Work request A:
In the Keeshan text, what regular role did Keeshan take on for 'The Howdy Doody Show'?
Work request B:
Sum up the Keeshan text in three sentences.
Work request C:
Could you pick up the Keeshan text at the point where it stops and carry it on?

Study text:
Keeshan began his career by creating the character of Clarabell the Clown for the 'Howdy Doody Show.' He used that children's show experience to mold Captain Kangaroo, winning over generations of children and their parents through innovative approaches to interesting topics.

As the easy-going Captain with his big pockets and his bushy mustache, Keeshan lured children into close engagement with literature, science and especially music, adopting an approach which mixed pleasure and pedagogy.

Keeshan's approach represented a rejection of pressures towards the increased commercialization of children's programming as well as a toning-down of the high volume, slapstick style associated with earlier kid show hosts.

Keeshan was working as a receptionist at NBC-Radio's Manhattan office when Bob Smith started offering him small acting parts on his NBC-TV show, 'Triple B Ranch,' and then subsequently hired him as a special assistant for 'The Howdy Doody Show.'

Though Keeshan's initial responsibilities involved supervising props and talking to the children who were to be program guests, he was soon pulled on camera, bringing out prizes.

After appearing in clown garb on one episode to immense response, he took on the regular role of Clarabell, the mute clown who communicated by honking a horn.

Leaving the series in 1952, he played a succession of other clown characters, such as Corny, the host of WABC-TV's 'Time For Fun,' a noontime cartoon program, where he exerted pressure to remove from airplay cartoons he felt were too violent or perpetuated racial stereotyping.

While at WABC-TV, he played an Alpine toymaker on 'Tinker's Workshop,' an early morning program which served as the prototype for Captain Kangaroo.

The CBS network was searching for innovative new approaches to children's programming and approved the Kangaroo series submitted by Keeshan and long-time friend Jack Miller.

The series first aired in October 1955 and continued until 1985, making it the longest running children's series in network history. Keeshan not only vividly embodied the Captain, the friendly host of the Treasure House, but also played a central creative role on the daily series, supervising and actively contributing to the scripts and insuring the program's conformity to his conceptions of appropriate children's entertainment.

Mark
01-23-2004, 10:00 AM
Horrible news. At least, he's with Mr. Green Jeans now. Rabbit must be upset.

Dan C
01-23-2004, 10:07 AM
Just heard about this here in the newsroom. Man this is sad. :( I have wonderful memories watching his show at my Grandmother's and with my sister. My mom took us to see Mr. Greenjeans in person, he must have been doing some tour. I couldn't have been older than 5 then.
Sad. :sigh:

I always though it was a sin the way CBS brass treated him in the end. All for a second-rate morning show that still can't get any ratings.

Dan C

poweragemk
01-23-2004, 10:08 AM
I remember when he was on. A sad day for former children everywhere.

guy incognito
01-23-2004, 10:13 AM
I wonder if they'll line his casket with ping-pong balls...

-=Rudy=-
01-23-2004, 10:14 AM
Wow...used to watch the Captain as a little tyke myself. R.I.P.!

Provided data:
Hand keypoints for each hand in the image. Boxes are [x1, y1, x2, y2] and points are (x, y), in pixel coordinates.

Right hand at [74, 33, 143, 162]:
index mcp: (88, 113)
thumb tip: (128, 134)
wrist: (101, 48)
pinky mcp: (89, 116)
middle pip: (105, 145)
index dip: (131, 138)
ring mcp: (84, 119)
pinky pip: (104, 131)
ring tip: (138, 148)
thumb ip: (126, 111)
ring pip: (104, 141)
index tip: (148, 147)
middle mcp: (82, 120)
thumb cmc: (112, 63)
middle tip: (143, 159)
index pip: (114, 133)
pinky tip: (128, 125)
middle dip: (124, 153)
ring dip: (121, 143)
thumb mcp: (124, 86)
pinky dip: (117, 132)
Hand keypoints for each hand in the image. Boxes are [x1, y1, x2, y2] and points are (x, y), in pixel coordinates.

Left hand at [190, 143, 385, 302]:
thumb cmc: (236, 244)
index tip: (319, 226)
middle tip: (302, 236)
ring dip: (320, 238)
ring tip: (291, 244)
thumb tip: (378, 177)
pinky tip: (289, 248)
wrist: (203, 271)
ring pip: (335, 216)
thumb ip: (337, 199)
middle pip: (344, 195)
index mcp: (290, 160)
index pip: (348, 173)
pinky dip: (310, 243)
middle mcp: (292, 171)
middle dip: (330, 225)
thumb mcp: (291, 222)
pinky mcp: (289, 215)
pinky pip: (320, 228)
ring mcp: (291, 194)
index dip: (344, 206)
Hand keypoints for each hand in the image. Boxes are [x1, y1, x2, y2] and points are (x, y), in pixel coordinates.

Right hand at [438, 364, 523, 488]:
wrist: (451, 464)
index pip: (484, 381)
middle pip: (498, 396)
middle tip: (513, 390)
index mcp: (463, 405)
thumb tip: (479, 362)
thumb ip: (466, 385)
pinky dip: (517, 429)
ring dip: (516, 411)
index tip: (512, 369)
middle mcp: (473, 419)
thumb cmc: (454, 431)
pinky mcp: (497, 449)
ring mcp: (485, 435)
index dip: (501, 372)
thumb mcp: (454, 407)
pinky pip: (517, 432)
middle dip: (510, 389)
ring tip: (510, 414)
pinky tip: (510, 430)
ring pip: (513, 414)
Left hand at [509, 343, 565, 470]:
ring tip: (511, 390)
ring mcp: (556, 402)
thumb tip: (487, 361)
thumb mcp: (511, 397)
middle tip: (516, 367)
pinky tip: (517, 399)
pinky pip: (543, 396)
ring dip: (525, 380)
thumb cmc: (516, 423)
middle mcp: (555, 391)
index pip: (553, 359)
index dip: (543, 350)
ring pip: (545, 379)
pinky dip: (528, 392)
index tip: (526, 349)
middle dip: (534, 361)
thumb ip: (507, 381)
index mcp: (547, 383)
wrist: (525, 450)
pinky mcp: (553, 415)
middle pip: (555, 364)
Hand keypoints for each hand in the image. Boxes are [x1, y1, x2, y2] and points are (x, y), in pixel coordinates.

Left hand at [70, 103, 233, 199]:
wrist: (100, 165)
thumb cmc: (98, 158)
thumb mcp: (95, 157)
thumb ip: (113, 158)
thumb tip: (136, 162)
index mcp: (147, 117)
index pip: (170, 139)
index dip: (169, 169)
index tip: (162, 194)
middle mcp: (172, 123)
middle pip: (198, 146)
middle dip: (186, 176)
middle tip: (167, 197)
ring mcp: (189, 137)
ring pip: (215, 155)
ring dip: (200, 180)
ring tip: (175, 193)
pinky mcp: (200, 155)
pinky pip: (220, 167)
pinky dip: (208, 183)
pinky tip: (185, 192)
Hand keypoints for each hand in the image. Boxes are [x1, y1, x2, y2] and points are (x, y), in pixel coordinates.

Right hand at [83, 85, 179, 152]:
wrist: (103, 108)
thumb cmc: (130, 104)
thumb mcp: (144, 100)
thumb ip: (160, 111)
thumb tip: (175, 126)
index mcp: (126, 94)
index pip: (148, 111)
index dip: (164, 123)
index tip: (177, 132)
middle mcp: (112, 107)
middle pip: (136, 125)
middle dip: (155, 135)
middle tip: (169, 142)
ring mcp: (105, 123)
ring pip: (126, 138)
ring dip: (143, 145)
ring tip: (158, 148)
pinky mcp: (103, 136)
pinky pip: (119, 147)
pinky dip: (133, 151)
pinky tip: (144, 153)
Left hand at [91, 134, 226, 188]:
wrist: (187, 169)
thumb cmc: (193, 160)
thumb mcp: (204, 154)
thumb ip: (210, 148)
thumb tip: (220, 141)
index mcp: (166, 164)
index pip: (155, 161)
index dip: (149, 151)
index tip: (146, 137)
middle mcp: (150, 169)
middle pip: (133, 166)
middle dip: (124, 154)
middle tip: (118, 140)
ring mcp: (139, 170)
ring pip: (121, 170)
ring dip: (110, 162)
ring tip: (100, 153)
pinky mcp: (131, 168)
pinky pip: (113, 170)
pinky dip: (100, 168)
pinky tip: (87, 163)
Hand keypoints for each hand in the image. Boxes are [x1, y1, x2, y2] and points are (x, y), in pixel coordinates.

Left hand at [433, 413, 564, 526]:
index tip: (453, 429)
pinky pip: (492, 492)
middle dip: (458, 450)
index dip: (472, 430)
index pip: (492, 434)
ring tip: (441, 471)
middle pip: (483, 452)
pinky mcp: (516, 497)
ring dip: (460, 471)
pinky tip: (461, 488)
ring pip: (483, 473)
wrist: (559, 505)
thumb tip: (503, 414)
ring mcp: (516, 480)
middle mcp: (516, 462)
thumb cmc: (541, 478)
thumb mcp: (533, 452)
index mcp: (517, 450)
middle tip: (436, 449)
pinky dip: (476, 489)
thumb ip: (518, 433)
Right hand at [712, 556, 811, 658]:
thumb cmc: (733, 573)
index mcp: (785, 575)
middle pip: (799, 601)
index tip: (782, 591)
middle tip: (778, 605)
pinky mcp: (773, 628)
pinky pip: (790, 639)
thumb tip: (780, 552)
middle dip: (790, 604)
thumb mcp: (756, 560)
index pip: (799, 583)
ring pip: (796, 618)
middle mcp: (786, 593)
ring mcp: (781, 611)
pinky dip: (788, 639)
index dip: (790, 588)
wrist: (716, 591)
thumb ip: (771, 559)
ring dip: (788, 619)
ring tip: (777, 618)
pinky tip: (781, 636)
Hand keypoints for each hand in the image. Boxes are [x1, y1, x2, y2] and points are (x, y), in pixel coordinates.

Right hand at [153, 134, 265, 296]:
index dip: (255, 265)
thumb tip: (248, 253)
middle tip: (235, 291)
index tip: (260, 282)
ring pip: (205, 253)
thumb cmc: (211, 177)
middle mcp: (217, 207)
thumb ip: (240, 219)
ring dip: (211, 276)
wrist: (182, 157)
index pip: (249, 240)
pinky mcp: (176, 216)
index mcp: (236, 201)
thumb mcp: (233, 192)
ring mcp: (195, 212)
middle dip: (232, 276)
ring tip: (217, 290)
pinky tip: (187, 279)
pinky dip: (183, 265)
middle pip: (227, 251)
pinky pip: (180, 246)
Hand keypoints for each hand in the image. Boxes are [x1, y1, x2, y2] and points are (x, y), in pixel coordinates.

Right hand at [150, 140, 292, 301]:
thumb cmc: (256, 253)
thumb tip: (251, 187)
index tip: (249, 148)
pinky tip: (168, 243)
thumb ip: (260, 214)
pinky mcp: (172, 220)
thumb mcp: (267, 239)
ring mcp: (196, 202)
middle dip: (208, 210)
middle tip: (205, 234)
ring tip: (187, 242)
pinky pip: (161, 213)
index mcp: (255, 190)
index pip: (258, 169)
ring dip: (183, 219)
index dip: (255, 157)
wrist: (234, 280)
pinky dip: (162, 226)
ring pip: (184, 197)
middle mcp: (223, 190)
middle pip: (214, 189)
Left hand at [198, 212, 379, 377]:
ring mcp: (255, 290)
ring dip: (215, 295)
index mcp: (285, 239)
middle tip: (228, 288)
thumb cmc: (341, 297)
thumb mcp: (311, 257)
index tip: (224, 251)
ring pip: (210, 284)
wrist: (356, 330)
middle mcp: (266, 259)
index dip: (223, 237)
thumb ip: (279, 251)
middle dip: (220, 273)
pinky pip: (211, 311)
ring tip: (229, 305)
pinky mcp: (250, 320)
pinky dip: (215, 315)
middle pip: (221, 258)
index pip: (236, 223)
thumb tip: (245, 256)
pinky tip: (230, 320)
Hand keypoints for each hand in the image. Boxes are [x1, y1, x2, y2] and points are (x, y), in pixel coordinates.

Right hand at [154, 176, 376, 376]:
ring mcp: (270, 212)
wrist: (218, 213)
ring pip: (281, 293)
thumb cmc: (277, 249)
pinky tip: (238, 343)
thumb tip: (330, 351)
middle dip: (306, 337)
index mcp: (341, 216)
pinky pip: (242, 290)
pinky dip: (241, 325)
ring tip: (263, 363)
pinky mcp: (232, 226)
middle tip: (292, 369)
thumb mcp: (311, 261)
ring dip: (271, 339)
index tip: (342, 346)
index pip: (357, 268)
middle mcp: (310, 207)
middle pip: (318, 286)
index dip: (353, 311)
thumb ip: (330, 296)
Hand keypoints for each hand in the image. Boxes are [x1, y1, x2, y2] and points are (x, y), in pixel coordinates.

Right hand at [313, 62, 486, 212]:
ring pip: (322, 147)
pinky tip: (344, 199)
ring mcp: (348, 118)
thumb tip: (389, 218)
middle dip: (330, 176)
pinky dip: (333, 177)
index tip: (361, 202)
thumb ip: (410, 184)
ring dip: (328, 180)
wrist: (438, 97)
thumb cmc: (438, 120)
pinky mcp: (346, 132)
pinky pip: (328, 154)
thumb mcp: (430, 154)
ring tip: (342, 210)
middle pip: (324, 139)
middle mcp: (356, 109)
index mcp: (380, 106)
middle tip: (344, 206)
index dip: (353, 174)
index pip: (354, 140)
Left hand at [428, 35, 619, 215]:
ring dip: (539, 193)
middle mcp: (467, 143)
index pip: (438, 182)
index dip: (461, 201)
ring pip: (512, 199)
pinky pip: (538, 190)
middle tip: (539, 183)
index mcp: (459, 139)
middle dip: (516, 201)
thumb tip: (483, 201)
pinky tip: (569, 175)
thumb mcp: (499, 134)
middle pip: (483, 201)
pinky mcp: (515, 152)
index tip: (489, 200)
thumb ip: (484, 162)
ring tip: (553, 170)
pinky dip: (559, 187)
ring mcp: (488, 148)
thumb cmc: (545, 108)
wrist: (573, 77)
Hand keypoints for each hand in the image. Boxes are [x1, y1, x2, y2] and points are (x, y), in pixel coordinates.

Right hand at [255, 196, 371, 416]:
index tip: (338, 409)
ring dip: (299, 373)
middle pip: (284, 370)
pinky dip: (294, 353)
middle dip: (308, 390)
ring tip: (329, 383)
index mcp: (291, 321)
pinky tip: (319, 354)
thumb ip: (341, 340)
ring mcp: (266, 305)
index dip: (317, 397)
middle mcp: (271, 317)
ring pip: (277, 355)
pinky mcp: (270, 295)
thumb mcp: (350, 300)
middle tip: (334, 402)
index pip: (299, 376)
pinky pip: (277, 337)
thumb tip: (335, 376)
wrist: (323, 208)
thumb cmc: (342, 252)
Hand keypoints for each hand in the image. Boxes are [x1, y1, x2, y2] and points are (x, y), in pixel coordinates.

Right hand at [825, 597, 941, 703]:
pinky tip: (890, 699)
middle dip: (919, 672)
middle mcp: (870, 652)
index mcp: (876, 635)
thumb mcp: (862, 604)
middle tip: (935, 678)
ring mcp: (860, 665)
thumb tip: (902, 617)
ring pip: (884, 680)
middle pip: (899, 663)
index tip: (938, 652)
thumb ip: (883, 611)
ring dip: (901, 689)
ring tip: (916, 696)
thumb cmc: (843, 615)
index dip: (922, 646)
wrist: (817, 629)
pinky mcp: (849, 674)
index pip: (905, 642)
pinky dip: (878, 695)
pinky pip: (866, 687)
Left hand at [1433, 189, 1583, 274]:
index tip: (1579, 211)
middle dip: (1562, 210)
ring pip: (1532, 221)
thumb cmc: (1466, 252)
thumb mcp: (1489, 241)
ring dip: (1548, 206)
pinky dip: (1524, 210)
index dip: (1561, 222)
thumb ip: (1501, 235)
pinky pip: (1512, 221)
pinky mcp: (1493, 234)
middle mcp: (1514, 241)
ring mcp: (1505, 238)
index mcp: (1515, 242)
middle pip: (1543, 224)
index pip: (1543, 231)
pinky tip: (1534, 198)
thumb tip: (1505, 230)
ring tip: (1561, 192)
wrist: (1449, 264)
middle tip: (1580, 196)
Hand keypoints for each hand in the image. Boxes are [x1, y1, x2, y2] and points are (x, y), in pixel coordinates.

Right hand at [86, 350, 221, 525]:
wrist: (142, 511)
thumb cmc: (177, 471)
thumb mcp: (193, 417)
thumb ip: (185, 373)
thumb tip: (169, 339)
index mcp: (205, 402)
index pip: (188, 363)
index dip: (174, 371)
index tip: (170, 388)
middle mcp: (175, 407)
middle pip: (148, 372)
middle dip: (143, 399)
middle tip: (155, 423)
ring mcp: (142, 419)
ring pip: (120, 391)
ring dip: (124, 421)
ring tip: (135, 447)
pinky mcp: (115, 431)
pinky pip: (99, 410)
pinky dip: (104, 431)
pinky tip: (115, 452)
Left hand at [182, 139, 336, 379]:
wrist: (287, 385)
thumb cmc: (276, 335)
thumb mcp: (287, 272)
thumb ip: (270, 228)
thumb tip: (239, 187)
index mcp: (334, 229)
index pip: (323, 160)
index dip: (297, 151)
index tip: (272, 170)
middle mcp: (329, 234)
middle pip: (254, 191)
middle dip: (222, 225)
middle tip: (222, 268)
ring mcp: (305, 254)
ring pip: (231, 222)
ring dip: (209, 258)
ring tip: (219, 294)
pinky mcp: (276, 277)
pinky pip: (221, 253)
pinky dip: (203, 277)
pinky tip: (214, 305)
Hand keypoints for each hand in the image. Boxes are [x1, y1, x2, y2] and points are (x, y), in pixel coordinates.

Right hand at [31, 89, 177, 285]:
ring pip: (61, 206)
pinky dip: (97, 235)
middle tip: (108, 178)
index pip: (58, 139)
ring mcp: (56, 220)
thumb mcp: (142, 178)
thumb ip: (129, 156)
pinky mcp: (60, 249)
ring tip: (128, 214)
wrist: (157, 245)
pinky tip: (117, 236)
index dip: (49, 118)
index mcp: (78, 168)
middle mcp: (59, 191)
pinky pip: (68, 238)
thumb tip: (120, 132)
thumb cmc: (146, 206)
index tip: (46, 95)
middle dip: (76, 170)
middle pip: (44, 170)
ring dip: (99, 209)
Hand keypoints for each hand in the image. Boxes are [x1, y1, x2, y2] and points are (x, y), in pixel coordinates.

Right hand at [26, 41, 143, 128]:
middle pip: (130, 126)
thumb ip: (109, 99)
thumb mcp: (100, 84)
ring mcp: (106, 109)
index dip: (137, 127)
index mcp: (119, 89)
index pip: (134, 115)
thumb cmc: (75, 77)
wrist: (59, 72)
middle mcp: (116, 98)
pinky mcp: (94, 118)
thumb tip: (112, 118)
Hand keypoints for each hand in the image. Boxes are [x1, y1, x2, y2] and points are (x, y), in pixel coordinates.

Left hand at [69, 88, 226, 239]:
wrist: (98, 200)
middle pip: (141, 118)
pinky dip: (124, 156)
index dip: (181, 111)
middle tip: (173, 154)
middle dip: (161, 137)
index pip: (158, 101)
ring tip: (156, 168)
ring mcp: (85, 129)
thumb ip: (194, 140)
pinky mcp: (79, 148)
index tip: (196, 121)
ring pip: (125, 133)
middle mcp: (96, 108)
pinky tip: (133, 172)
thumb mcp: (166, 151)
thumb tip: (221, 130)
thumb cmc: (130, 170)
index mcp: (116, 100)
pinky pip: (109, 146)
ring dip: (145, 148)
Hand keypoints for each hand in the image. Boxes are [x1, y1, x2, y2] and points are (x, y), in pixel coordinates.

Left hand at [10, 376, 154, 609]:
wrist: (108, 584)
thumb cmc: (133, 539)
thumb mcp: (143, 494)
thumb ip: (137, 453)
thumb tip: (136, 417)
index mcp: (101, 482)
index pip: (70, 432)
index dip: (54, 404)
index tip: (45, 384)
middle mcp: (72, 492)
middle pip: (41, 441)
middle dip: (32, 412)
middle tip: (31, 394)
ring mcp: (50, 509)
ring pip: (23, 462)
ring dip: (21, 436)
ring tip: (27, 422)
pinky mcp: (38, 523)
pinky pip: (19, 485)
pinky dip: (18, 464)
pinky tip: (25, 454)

Final answer A:
Clarabell, the mute clown who communicated by honking a horn.

Final answer B:
Keeshan began as a receptionist at NBC-Radio, created Clarabell the Clown for 'The Howdy Doody Show,' and later played clown and toymaker characters at WABC-TV, where 'Tinker's Workshop' served as the prototype for Captain Kangaroo. CBS aired the Captain Kangaroo series from October 1955 until 1985, making it the longest running children's series in network history, and Keeshan both played the Captain and shaped the scripts with an approach that mixed pleasure and pedagogy while resisting commercialization and slapstick. In forum posts dated 01-23-2004, readers call the news sad and recall watching his show as children.

Final answer C:
Mark
01-23-2004, 10:18 AM
Originally posted by poweragemk
I remember when he was on. A sad day for former children everywhere.

And continuing children like me! LOL

stereoptic
01-23-2004, 10:40 AM
Originally posted by guy incognito
I wonder if they'll line his casket with ping-pong balls...

only if bunny rabbit has something to do with it

mcow1
01-23-2004, 10:47 AM
Very sad.:( And, another part of my childhood gone.

cleandan
01-23-2004, 10:55 AM
Thank you Bob Keeshan, you and Captian Kangaroo will be missed.

teaser5
01-23-2004, 11:01 AM
Damn...
:( Norm

Gardo
01-23-2004, 11:06 AM
My favorite TV show from childhood. The Captain taught me about classical music, storytelling, animation, television, zoology, and many more fascinating things that continue to enrich my life. His sense of humor was extraordinary. For me, no other kid-TV could ever hold a candle to the Captain.

So many memories. "Wake up, Grandfather!" Magic Drawing Board. Tom Terrific and Crabby Appleton. Channel One and Fred. Mr. Green Jeans and his inventions. Mr. Moose, Bunny Rabbit, carrots, ping-pong balls. Dancing Bear.

I can still sing you the theme song.

And now I really do feel like crying.

RIP, Bob Keeshan. Captain Kangaroo's passport to my heart will never expire.

Gardo
01-23-2004, 11:16 AM
There's a nice little classic CK clip over here:

http://www.cbsnews.com/stories/2004/01/23/entertainment/main595419.shtml

tim_neely
01-23-2004, 12:20 PM
I didn't see this thread originally, so I posted it again in Off Topic (oops)!

I still remember some of the wonderfully goofy songs that aired during Captain Kangaroo. I can't be the only person who learned how to spell "M-A-double-S-A-C-H-U-S-E-double T-S" from his show. Nor can I be the only one who remembers that animated car going up and down an imaginary hill as the song "Abergavenny" played in the background.

I also have his Christmas album that came out on Golden originally, then was reissued on Wonderland, and even came out on CD a couple years ago -- I think the current name is Captain Kangaroo's Merry, Merry, Merry, Merry Christmas.

Like Mister Rogers, Bob Keeshan was another one who thought that television for children didn't have to be mindless, nor did it have to speak down to the audience.

reechie
01-23-2004, 12:22 PM
The folk band I'm in has been doing "When I First Came To This Land" for a few years now. Our main singer picked it up from years of watching Dancing Bear on Captain Kangaroo.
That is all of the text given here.